[Saved entries]
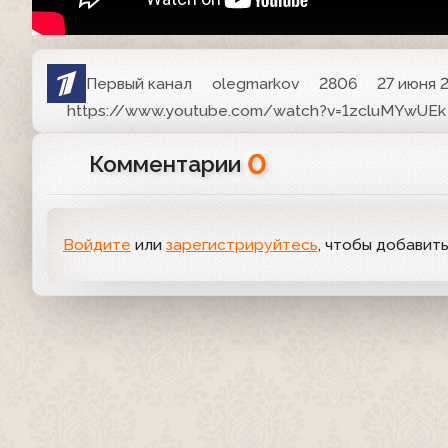
Первый канал
olegmarkov
2806
27 июня 2
https://www.youtube.com/watch?v=1zcluMYwUEk
0
Комментарии
Войдите
или
зарегистрируйтесь
, чтобы добавит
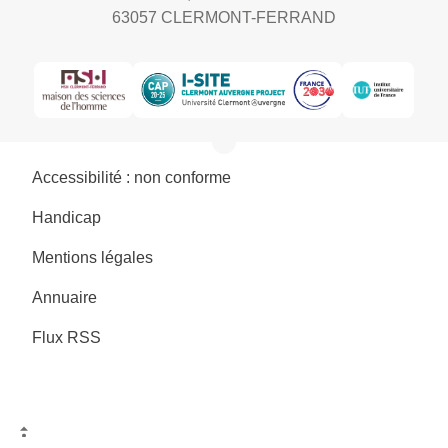
63057 CLERMONT-FERRAND
Accessibilité : non conforme
Handicap
Mentions légales
Annuaire
Flux RSS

[YOUR ASSIGNMENT]: Copy the text of every record above line for line, with no changes. Leave the pictures out.

[TASK RESULT]:
Первый канал
olegmarkov
2806
27 июня 2
https://www.youtube.com/watch?v=1zcluMYwUEk
0
Комментарии
Войдите
или
зарегистрируйтесь
, чтобы добавит
63057 CLERMONT-FERRAND
Accessibilité : non conforme
Handicap
Mentions légales
Annuaire
Flux RSS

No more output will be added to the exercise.